Share This Article
Cumhuriyet’in ilk kuşak mimarlarından Arif Hikmet Koyunoğlu’nun izini süren bir fotoğraf sergisi, 2025 yazında Suna ve İnan Kıraç Vakfı İstanbul Araştırmaları Enstitüsü’nde açıldı. “Maceraperest Bir Mimarın Fotoğrafhanesi: Arif Hikmet Koyunoğlu 1893–1982” başlıklı bu sergi, yalnızca Koyunoğlu’nun kişisel tarihine değil, aynı zamanda Türkiye’nin erken 20. yüzyıldaki mimari ve toplumsal dönüşümüne de ışık tutuyor.

====

Çözülecek Görevler:
1. Koyunoğlu sergisini anlatan metne göre sergi hangi kurumda açıldı?
2. Koyunoğlu sergisini tanıtan metni son cümlesinden sonra devam ettirin.

İncelenen Kayıtlar:
====

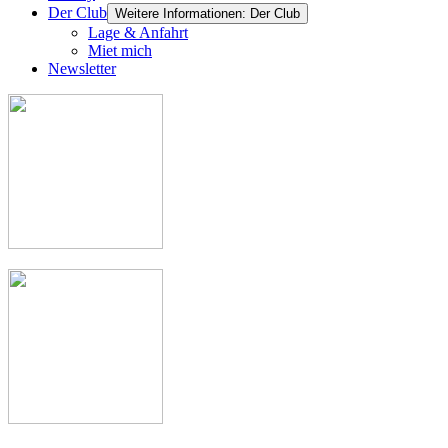
Der Club
Weitere Informationen: Der Club
Lage & Anfahrt
Miet mich
Newsletter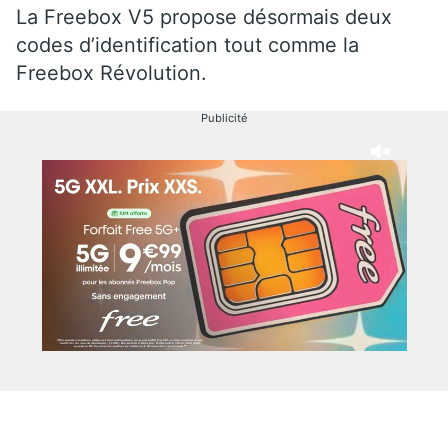
La Freebox V5 propose désormais deux
codes d’identification tout comme la
Freebox Révolution.
Publicité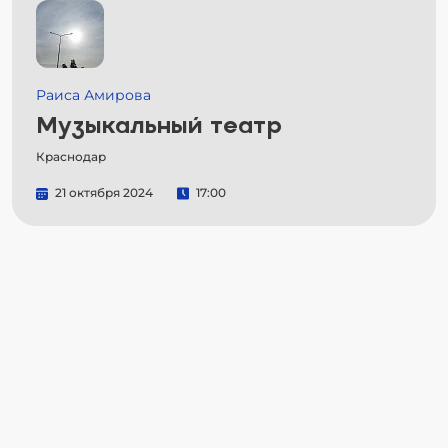
Раиса Амирова
Музыкальный театр
Краснодар
21 октября 2024
17:00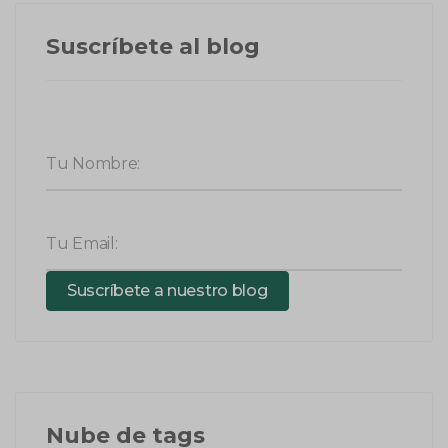
Suscríbete al blog
Tu Nombre:
Tu Email:
Suscríbete a nuestro blog
Nube de tags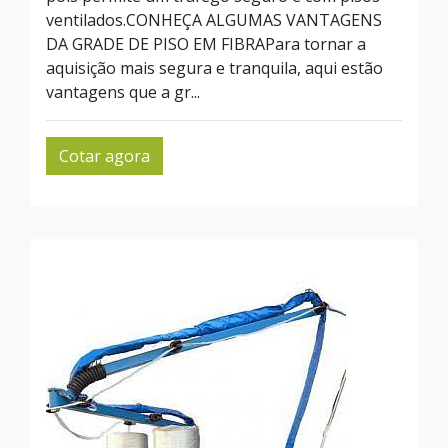
ventilados.CONHEÇA ALGUMAS VANTAGENS
DA GRADE DE PISO EM FIBRAPara tornar a
aquisição mais segura e tranquila, aqui estão
vantagens que a gr...
Cotar agora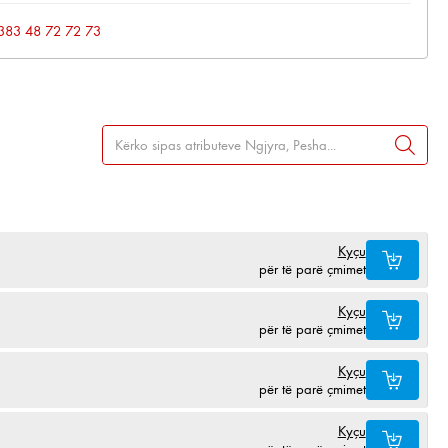
: +383 48 72 72 73
Kyçu
për të parë çmimet
Kyçu
për të parë çmimet
Kyçu
për të parë çmimet
Kyçu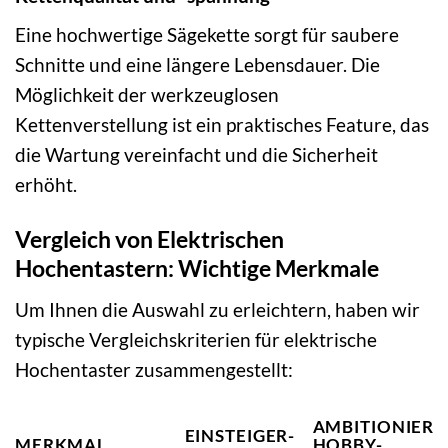
Eine hochwertige Sägekette sorgt für saubere
Schnitte und eine längere Lebensdauer. Die
Möglichkeit der werkzeuglosen
Kettenverstellung ist ein praktisches Feature, das
die Wartung vereinfacht und die Sicherheit
erhöht.
Vergleich von Elektrischen
Hochentastern: Wichtige Merkmale
Um Ihnen die Auswahl zu erleichtern, haben wir
typische Vergleichskriterien für elektrische
Hochentaster zusammengestellt:
AMBITIONIERT
EINSTEIGER-
MERKMAL
HOBBY-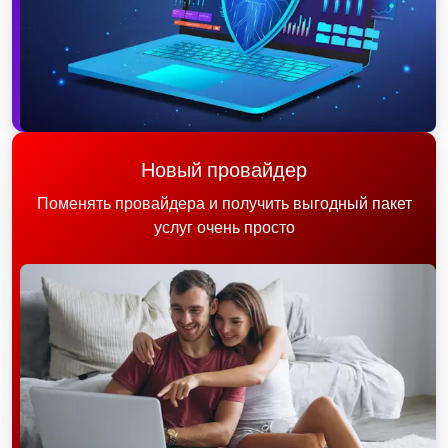
Новый провайдер
Поменять провайдера и получить выгодный пакет
услуг очень просто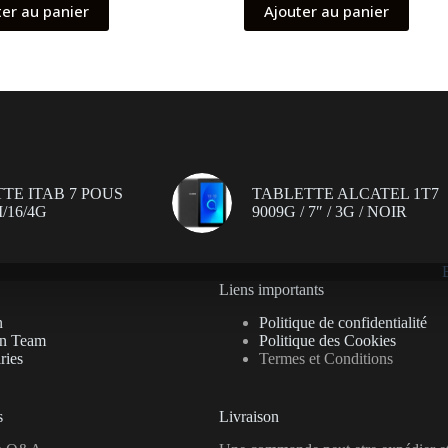
ter au panier
Ajouter au panier
TE ITAB 7 POUS
TABLETTE ALCATEL 1T7
/16/4G
9009G / 7″ / 3G / NOIR
Liens importants
n
Politique de confidentialité
on Team
Politique des Cookies
ries
Termes et Conditions
s
Livraison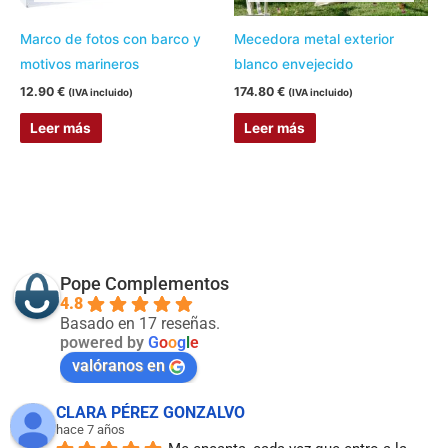
Marco de fotos con barco y
Mecedora metal exterior
motivos marineros
blanco envejecido
12.90
€
174.80
€
(IVA incluido)
(IVA incluido)
Leer más
Leer más
Pope Complementos
4.8
Basado en 17 reseñas.
powered by
G
o
o
g
l
e
valóranos en
CLARA PÉREZ GONZALVO
hace 7 años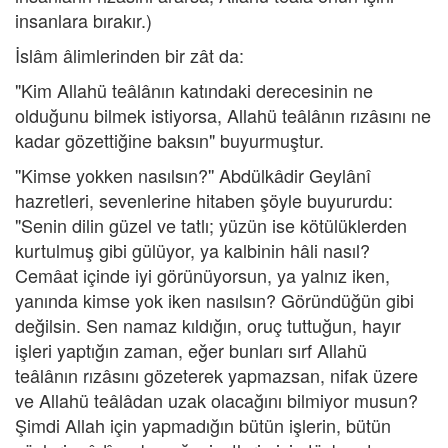
insanlara bırakır.)
İslâm âlimlerinden bir zât da:
"Kim Allahü teâlânın katındaki derecesinin ne
olduğunu bilmek istiyorsa, Allahü teâlânın rızâsını ne
kadar gözettiğine baksın" buyurmuştur.
''Kimse yokken nasılsın?'' Abdülkâdir Geylânî
hazretleri, sevenlerine hitaben şöyle buyururdu:
"Senin dilin güzel ve tatlı; yüzün ise kötülüklerden
kurtulmuş gibi gülüyor, ya kalbinin hâli nasıl?
Cemâat içinde iyi görünüyorsun, ya yalnız iken,
yanında kimse yok iken nasılsın? Göründüğün gibi
değilsin. Sen namaz kıldığın, oruç tuttuğun, hayır
işleri yaptığın zaman, eğer bunları sırf Allahü
teâlânın rızâsını gözeterek yapmazsan, nifak üzere
ve Allahü teâlâdan uzak olacağını bilmiyor musun?
Şimdi Allah için yapmadığın bütün işlerin, bütün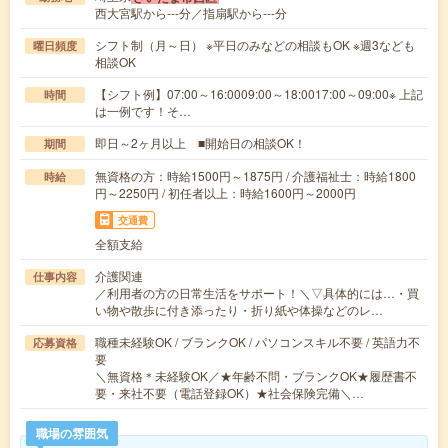
西大宮駅から---分／指扇駅から---分
シフト制（月～日） ※平日のみなどの相談もOK ※週3なども
曜日頻度
相談OK
【シフト例】07:00～16:0009:00～18:0017:00～09:00※ 上記
時間
は一例です！そ…
即日～2ヶ月以上 ■開始日の相談OK！
期間
無資格の方：時給1500円～1875円 / 介護福祉士：時給1800
時給
円～2250円 / 初任者以上：時給1600円～2000円
交通費
全額支給
介護関連
仕事内容
／利用者の方の日常生活をサポート！＼▽具体的には…・買
い物や散歩に付き添ったり・折り紙や体操などのレ…
職種未経験OK / ブランクOK / パソコンスキル不要 / 英語力不
応募資格
要
＼無資格＊未経験OK／★年齢不問・ブランクOK★履歴書不
要・来社不要（電話登録OK）★社会保険完備＼…
職場の雰囲気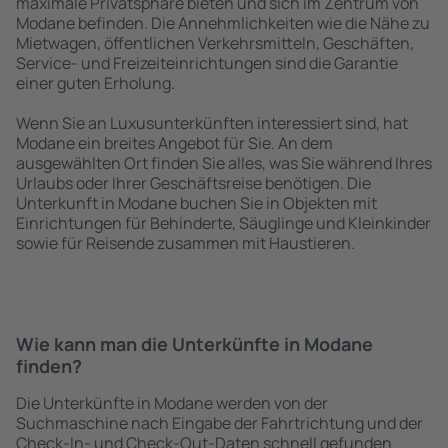
maximale Privatsphäre bieten und sich im Zentrum von
Modane befinden. Die Annehmlichkeiten wie die Nähe zu
Mietwagen, öffentlichen Verkehrsmitteln, Geschäften,
Service- und Freizeiteinrichtungen sind die Garantie
einer guten Erholung.
Wenn Sie an Luxusunterkünften interessiert sind, hat
Modane ein breites Angebot für Sie. An dem
ausgewählten Ort finden Sie alles, was Sie während Ihres
Urlaubs oder Ihrer Geschäftsreise benötigen. Die
Unterkunft in Modane buchen Sie in Objekten mit
Einrichtungen für Behinderte, Säuglinge und Kleinkinder
sowie für Reisende zusammen mit Haustieren.
Wie kann man die Unterkünfte in Modane
finden?
Die Unterkünfte in Modane werden von der
Suchmaschine nach Eingabe der Fahrtrichtung und der
Check-In- und Check-Out-Daten schnell gefunden.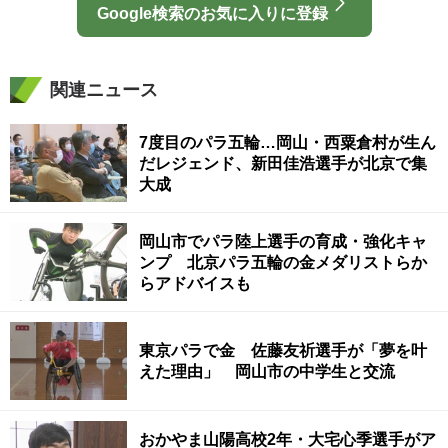
Google検索のお気に入りに登録
関連ニュース
7度目のパラ五輪…岡山・西粟倉村が生ん
だレジェンド、新田佳浩選手が北京で集
大成
岡山市でパラ陸上選手の育成・強化キャ
ンプ 北京パラ五輪の金メダリストらか
らアドバイスも
東京パラで金 佐藤友祈選手が「夢を叶
えた理由」 岡山市の中学生と交流
おかやま山陽高校2年・大宅心季選手がア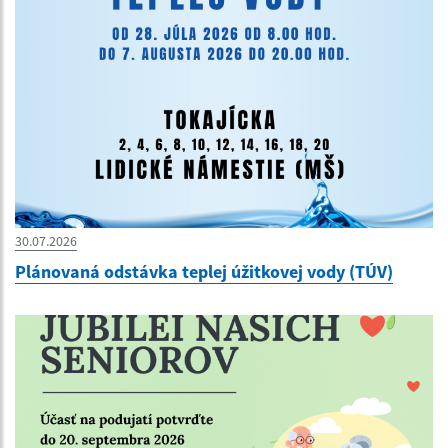
30.07.2026
Plánovaná odstávka teplej úžitkovej vody (TÚV)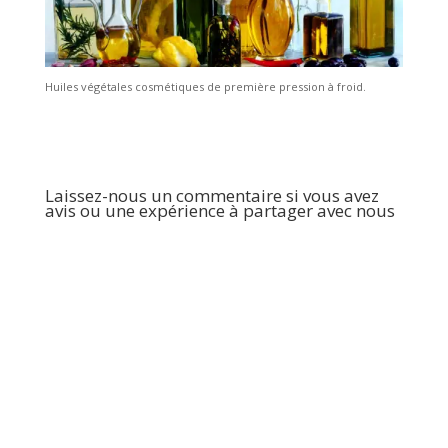
Huiles végétales cosmétiques de première pression à froid.
Laissez-nous un commentaire si vous avez
avis ou une expérience à partager avec nous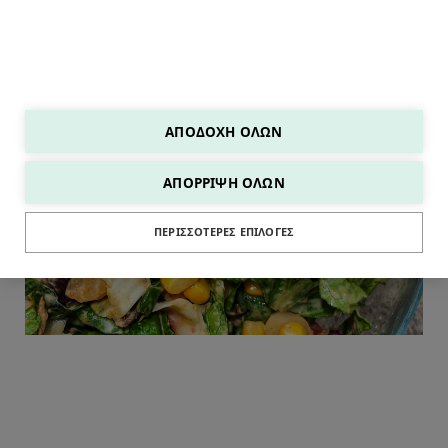
ΑΠΟΔΟΧΉ ΌΛΩΝ
ΑΠΌΡΡΙΨΗ ΌΛΩΝ
ΣΑΛΑΤΕΣ
ΠΕΡΙΣΣΌΤΕΡΕΣ ΕΠΙΛΟΓΈΣ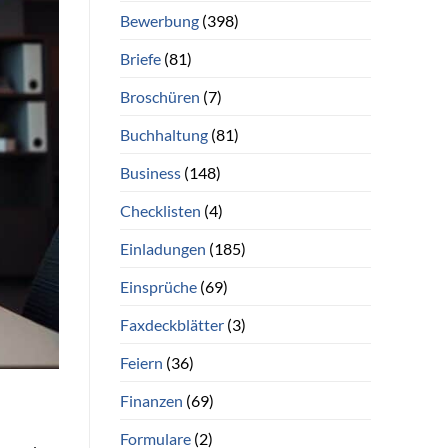
Bewerbung
(398)
Briefe
(81)
Broschüren
(7)
Buchhaltung
(81)
Business
(148)
Checklisten
(4)
Einladungen
(185)
Einsprüche
(69)
Faxdeckblätter
(3)
Feiern
(36)
Finanzen
(69)
Formulare
(2)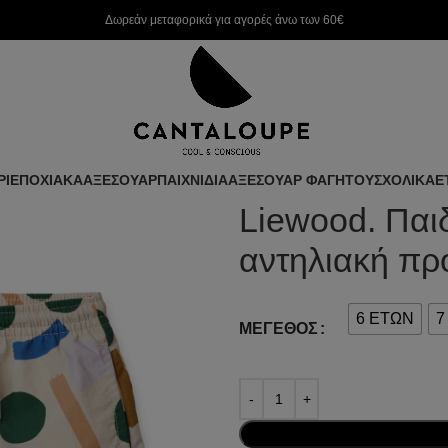
Δωρεάν μεταφορικά για αγορές άνω των 60€
ΡΙ
ΕΠΟΧΙΑΚΑ
ΑΞΕΣΟΥΑΡ
ΠΑΙΧΝΙΔΙΑ
ΑΞΕΣΟΥΑΡ ΦΑΓΗΤΟΥ
ΣΧΟΛΙΚΑ
Ε
Liewood. Παι
αντηλιακή πρ
6 ΕΤΩΝ
7
ΜΈΓΕΘΟΣ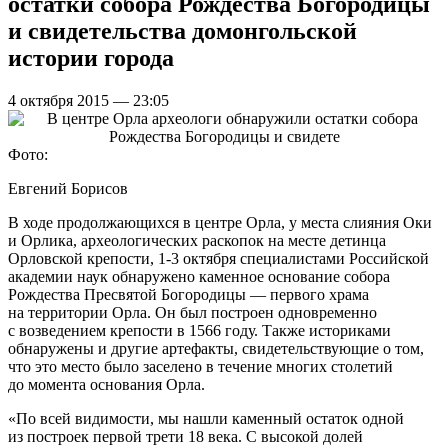
остатки собора Рождества Богородицы
и свидетельства домонгольской
истории города
4 октября 2015 — 23:05
Фото:
Евгений Борисов
В ходе продолжающихся в центре Орла, у места слияния Оки
и Орлика, археологических раскопок на месте детинца
Орловской крепости, 1-3 октября специалистами Российской
академии наук обнаружено каменное основание собора
Рождества Пресвятой Богородицы — первого храма
на территории Орла. Он был построен одновременно
с возведением крепости в 1566 году. Также историками
обнаружены и другие артефакты, свидетельствующие о том,
что это место было заселено в течение многих столетий
до момента основания Орла.
«По всей видимости, мы нашли каменный остаток одной
из построек первой трети 18 века. С высокой долей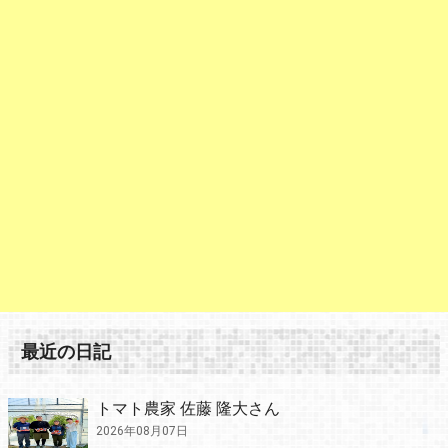
最近の日記
トマト農家 佐藤 隆大さん
2026年08月07日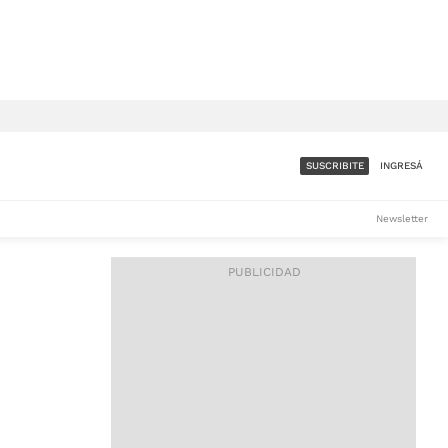
SUSCRIBITE
INGRESÁ
SUMATE A LA COMUNIDAD
Newsletter
DE ÁMBITO
LES
ACCESO FULL - $1.800/MES
ES
CORPORATIVO - CONSULTAR
Si tenés dudas comunicate
con nosotros a
IOS
suscripciones@ambito.com.ar
Llamanos al (54) 11 4556-
9147/48 o
al (54) 11 4449-3256 de lunes a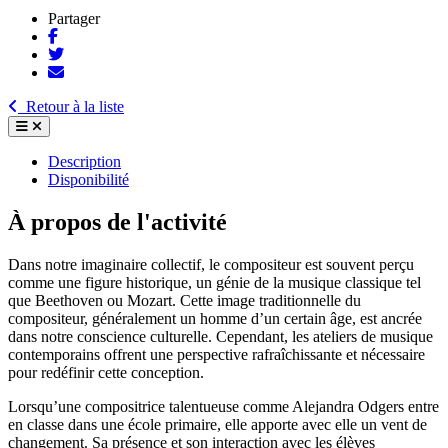
Partager
Retour à la liste
Description
Disponibilité
À propos de l'activité
Dans notre imaginaire collectif, le compositeur est souvent perçu
comme une figure historique, un génie de la musique classique tel
que Beethoven ou Mozart. Cette image traditionnelle du
compositeur, généralement un homme d’un certain âge, est ancrée
dans notre conscience culturelle. Cependant, les ateliers de musique
contemporains offrent une perspective rafraîchissante et nécessaire
pour redéfinir cette conception.
Lorsqu’une compositrice talentueuse comme Alejandra Odgers entre
en classe dans une école primaire, elle apporte avec elle un vent de
changement. Sa présence et son interaction avec les élèves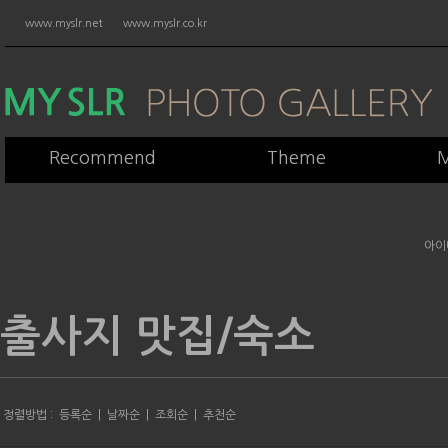
www.myslr.net
www.myslr.co.kr
Recommend
Theme
M
아이
출사지 맛집/숙소
정렬방법 :
등록순
|
날짜순
|
조회순
|
추천순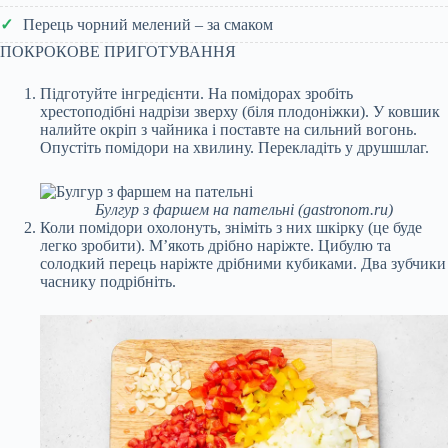
Перець чорний мелений – за смаком
ПОКРОКОВЕ ПРИГОТУВАННЯ
Підготуйте інгредієнти. На помідорах зробіть
хрестоподібні надрізи зверху (біля плодоніжки). У ковшик
налийте окріп з чайника і поставте на сильний вогонь.
Опустіть помідори на хвилину. Перекладіть у друшшлаг.
Булгур з фаршем на пательні (gastronom.ru)
Коли помідори охолонуть, зніміть з них шкірку (це буде
легко зробити). М’якоть дрібно наріжте. Цибулю та
солодкий перець наріжте дрібними кубиками. Два зубчики
часнику подрібніть.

====

Verilen Yanıtlar:
1. Suna ve İnan Kıraç Vakfı İstanbul Araştırmaları Enstitüsü’nde.

2.
İstanbul’daki Sanâyi-i Nefîse Mektebi’ndeki öğrencilik yıllarından başlayarak Erzurum’daki askerlik dönemi, Yeraltı Fotoğrafhanesi’ndeki üretimleri ve Anadolu’nun çeşitli şehirlerine yaptığı yolculuklarla zenginleşen bu görsel arşiv; mimari detaylardan kent manzaralarına, sokaklardan insan yüzlerine uzanan bir hafızayı ortaya koyuyor. Sergi, hem bir mimarın yaratıcı bakışını hem de modernleşen Türkiye’nin izlerini belgeleyen özgün bir anlatı sunuyor.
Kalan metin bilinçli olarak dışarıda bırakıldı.